E come fai a dire di no? Stavolta Laura e Roberta non sono riuscite perché, dato il poco spazio in negozio, non trattano pneumatici, ho messaggiato (sempre di sera tardi) il nostro gommista amico che adesso diventerà proprio Punto Amico a beneficio di tutti i soci della zona ed ho preso appuntamento. Alle 9 precise la 500 Giallo Positano è entrata in officina: convergenza anteriore completamente sballata, ricerca affannosa per gli pneumatici in quanto il Sabato mattina i fornitori sono chiusi e alla fine si trovano a Caserta; una corsa del ragazzo col furgone mentre io Krzysztof e Magdalena ingannavamo l’attesa con cappuccino e cornetto e finalmente alle 11,30 di nuovo pronti a partire. Grazie al fiduciario Francesco Puzone abbiamo recuperato due berretti, due T shirt e degli adesivi (tutto prodotto dall’altro fiduciario Antonello Martina) del Coordinamento di Napoli, i cui uno è stato posizionato subito sul vetro laterale per segnare la breve tapa a Napoli e si va, destinazione scavi di Pompei, poi Roma, poi Firenze… fino in Polonia. Da come è iniziato il loro viaggio mi sono sentito di fornirgli i numeri di telefono degli amici Fabio Grosso, Massimo Lissa, Ringo Ducci, Alessandro Vinotti, che conosco di persona per la loro squisita disponibilità, sperando che non ci sia bisogno del loro intervento.

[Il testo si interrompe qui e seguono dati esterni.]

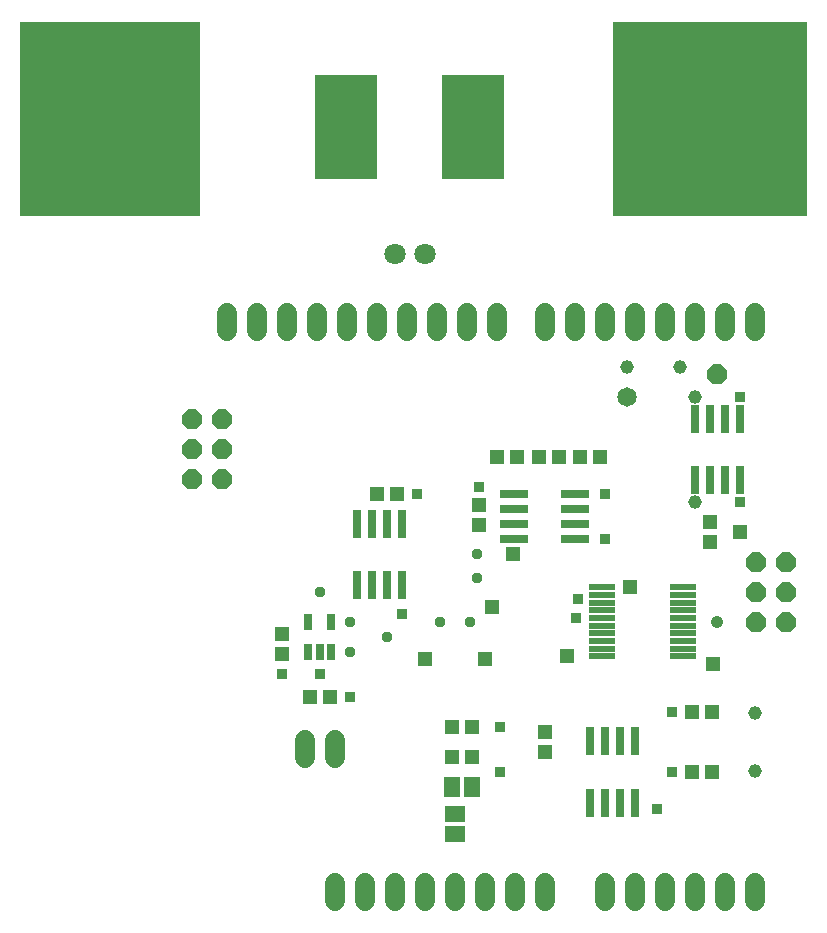
<source format=gts>
G75*
%MOIN*%
%OFA0B0*%
%FSLAX25Y25*%
%IPPOS*%
%LPD*%
%AMOC8*
5,1,8,0,0,1.08239X$1,22.5*
%
%ADD10R,0.60000X0.65000*%
%ADD11R,0.65000X0.65000*%
%ADD12R,0.02765X0.05324*%
%ADD13R,0.09261X0.02962*%
%ADD14R,0.02962X0.09261*%
%ADD15C,0.06600*%
%ADD16R,0.04537X0.04931*%
%ADD17OC8,0.06600*%
%ADD18R,0.06506X0.05718*%
%ADD19R,0.05718X0.06506*%
%ADD20R,0.04931X0.04537*%
%ADD21R,0.08700X0.02300*%
%ADD22C,0.04562*%
%ADD23R,0.21100X0.35000*%
%ADD24R,0.03700X0.03700*%
%ADD25R,0.04562X0.04562*%
%ADD26C,0.04169*%
%ADD27C,0.03700*%
%ADD28C,0.06506*%
%ADD29C,0.17135*%
%ADD30C,0.07096*%
D10*
X0036800Y0269000D03*
D11*
X0236800Y0269000D03*
D12*
X0110540Y0101618D03*
X0103060Y0101618D03*
X0103060Y0091382D03*
X0106800Y0091382D03*
X0110540Y0091382D03*
D13*
X0171564Y0129000D03*
X0171564Y0134000D03*
X0171564Y0139000D03*
X0171564Y0144000D03*
X0192036Y0144000D03*
X0192036Y0139000D03*
X0192036Y0134000D03*
X0192036Y0129000D03*
D14*
X0231800Y0148764D03*
X0236800Y0148764D03*
X0241800Y0148764D03*
X0246800Y0148764D03*
X0246800Y0169236D03*
X0241800Y0169236D03*
X0236800Y0169236D03*
X0231800Y0169236D03*
X0211800Y0061736D03*
X0206800Y0061736D03*
X0201800Y0061736D03*
X0196800Y0061736D03*
X0196800Y0041264D03*
X0201800Y0041264D03*
X0206800Y0041264D03*
X0211800Y0041264D03*
X0134300Y0113764D03*
X0129300Y0113764D03*
X0124300Y0113764D03*
X0119300Y0113764D03*
X0119300Y0134236D03*
X0124300Y0134236D03*
X0129300Y0134236D03*
X0134300Y0134236D03*
D15*
X0135800Y0198500D02*
X0135800Y0204500D01*
X0125800Y0204500D02*
X0125800Y0198500D01*
X0115800Y0198500D02*
X0115800Y0204500D01*
X0105800Y0204500D02*
X0105800Y0198500D01*
X0095800Y0198500D02*
X0095800Y0204500D01*
X0085800Y0204500D02*
X0085800Y0198500D01*
X0075800Y0198500D02*
X0075800Y0204500D01*
X0145800Y0204500D02*
X0145800Y0198500D01*
X0155800Y0198500D02*
X0155800Y0204500D01*
X0165800Y0204500D02*
X0165800Y0198500D01*
X0181800Y0198500D02*
X0181800Y0204500D01*
X0191800Y0204500D02*
X0191800Y0198500D01*
X0201800Y0198500D02*
X0201800Y0204500D01*
X0211800Y0204500D02*
X0211800Y0198500D01*
X0221800Y0198500D02*
X0221800Y0204500D01*
X0231800Y0204500D02*
X0231800Y0198500D01*
X0241800Y0198500D02*
X0241800Y0204500D01*
X0251800Y0204500D02*
X0251800Y0198500D01*
X0111800Y0062000D02*
X0111800Y0056000D01*
X0101800Y0056000D02*
X0101800Y0062000D01*
X0111800Y0014500D02*
X0111800Y0008500D01*
X0121800Y0008500D02*
X0121800Y0014500D01*
X0131800Y0014500D02*
X0131800Y0008500D01*
X0141800Y0008500D02*
X0141800Y0014500D01*
X0151800Y0014500D02*
X0151800Y0008500D01*
X0161800Y0008500D02*
X0161800Y0014500D01*
X0171800Y0014500D02*
X0171800Y0008500D01*
X0181800Y0008500D02*
X0181800Y0014500D01*
X0201800Y0014500D02*
X0201800Y0008500D01*
X0211800Y0008500D02*
X0211800Y0014500D01*
X0221800Y0014500D02*
X0221800Y0008500D01*
X0231800Y0008500D02*
X0231800Y0014500D01*
X0241800Y0014500D02*
X0241800Y0008500D01*
X0251800Y0008500D02*
X0251800Y0014500D01*
D16*
X0159800Y0133654D03*
X0159800Y0140346D03*
X0165954Y0156500D03*
X0172646Y0156500D03*
X0179954Y0156500D03*
X0186646Y0156500D03*
X0193454Y0156500D03*
X0200146Y0156500D03*
X0110146Y0076500D03*
X0103454Y0076500D03*
X0094300Y0090654D03*
X0094300Y0097346D03*
D17*
X0074300Y0149000D03*
X0074300Y0159000D03*
X0074300Y0169000D03*
X0064300Y0169000D03*
X0064300Y0159000D03*
X0064300Y0149000D03*
X0239300Y0184000D03*
X0252300Y0121500D03*
X0252300Y0111500D03*
X0252300Y0101500D03*
X0262300Y0101500D03*
X0262300Y0111500D03*
X0262300Y0121500D03*
D18*
X0151800Y0037346D03*
X0151800Y0030654D03*
D19*
X0150954Y0046500D03*
X0157646Y0046500D03*
D20*
X0157646Y0056500D03*
X0150954Y0056500D03*
X0150954Y0066500D03*
X0157646Y0066500D03*
X0181800Y0064846D03*
X0181800Y0058154D03*
X0230954Y0051500D03*
X0237646Y0051500D03*
X0237646Y0071500D03*
X0230954Y0071500D03*
X0236800Y0128154D03*
X0236800Y0134846D03*
X0132646Y0144000D03*
X0125954Y0144000D03*
D21*
X0200800Y0113000D03*
X0200800Y0110500D03*
X0200800Y0107900D03*
X0200800Y0105300D03*
X0200800Y0102800D03*
X0200800Y0100200D03*
X0200800Y0097700D03*
X0200800Y0095100D03*
X0200800Y0092500D03*
X0200800Y0090000D03*
X0227800Y0090000D03*
X0227800Y0092500D03*
X0227800Y0095100D03*
X0227800Y0097700D03*
X0227800Y0100200D03*
X0227800Y0102800D03*
X0227800Y0105300D03*
X0227800Y0107900D03*
X0227800Y0110500D03*
X0227800Y0113000D03*
D22*
X0231800Y0141500D03*
X0231800Y0176500D03*
X0226800Y0186500D03*
X0209300Y0186500D03*
X0251800Y0071100D03*
X0251800Y0051900D03*
D23*
X0158050Y0266500D03*
X0115550Y0266500D03*
D24*
X0094300Y0084000D03*
X0106800Y0084000D03*
X0116800Y0076500D03*
X0134300Y0104000D03*
X0166800Y0066500D03*
X0166800Y0051500D03*
X0192100Y0102800D03*
X0192800Y0109000D03*
X0201800Y0129000D03*
X0201800Y0144000D03*
X0159800Y0146500D03*
X0139300Y0144000D03*
X0224300Y0071500D03*
X0224300Y0051500D03*
X0219300Y0039000D03*
X0246800Y0141500D03*
X0246800Y0176500D03*
D25*
X0246800Y0131500D03*
X0210300Y0113000D03*
X0189300Y0090000D03*
X0164300Y0106500D03*
X0161800Y0089000D03*
X0141800Y0089000D03*
X0171300Y0124000D03*
X0237800Y0087500D03*
D26*
X0239300Y0101500D03*
D27*
X0159300Y0116000D03*
X0159300Y0124000D03*
X0156800Y0101500D03*
X0146800Y0101500D03*
X0129300Y0096500D03*
X0116800Y0091500D03*
X0116800Y0101500D03*
X0106800Y0111500D03*
D28*
X0209300Y0176500D03*
D29*
X0236800Y0269000D03*
X0036800Y0269000D03*
D30*
X0131800Y0224000D03*
X0141800Y0224000D03*
M02*

</source>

Spero che questa storia giunga anche a chi non è socio, perché mi capita di sentire, quando parlo del Club, la fatidica domanda: «Perché devo spendere 48€ per iscrivermi? Cosa ottengo in cambio?». Si ottengono piccoli gadget, un giornalino (e già solo quello vale tanto), qualche convenzione, un adesivo da attaccare al parabrezza, un sito da cui attingere consigli e informazioni ma… si riceve qualcosa di non materiale che non si potrebbe mai comprare, né con 48€ né con tanti zeri in più: si riceve uno spirito, una comunità, un qualcosa che ti entra dentro e rende parte di una grande famiglia. Una famiglia capace di far sentire a casa un cinquecentista che è a 2.000 km dalla sua e che in caso di bisogno sa che può messaggiare di sera a un numero di una persona che non conosce, sapendo che troverà qualcuno che si attiva e attiva altre persone per non farlo sentire solo, bensì al sicuro, anche se la sua “scatoletta” fa i capricci.
Buon viaggio Krzysztof e Magdalena, prima o poi ci rivediamo, magari in Polonia!

Concludiamo il racconto con la foto di Krzysztof e Magdalena sotto l’insegna della loro città, arrivati senza ulteriori problemi finalmente a casa, ricevuta con tanti ringraziamenti per l’accoglienza italiana, (Krzysztof per l’occasione ha voluto indossare la t-shirt che gli abbiamo regalato). Fra l’altro, grazie al solito giro di messaggi e telefonate (stavolta con la socia Paola De Santis) sono riusciti anche nel passaggio a Roma a fare una gita ai Castelli con pranzo annesso insieme al Coordinamento locale grazie alla squisita disponibilità di Massimiliano Ponzi tanto per confermare come questo Club sia una grande, stupenda famiglia.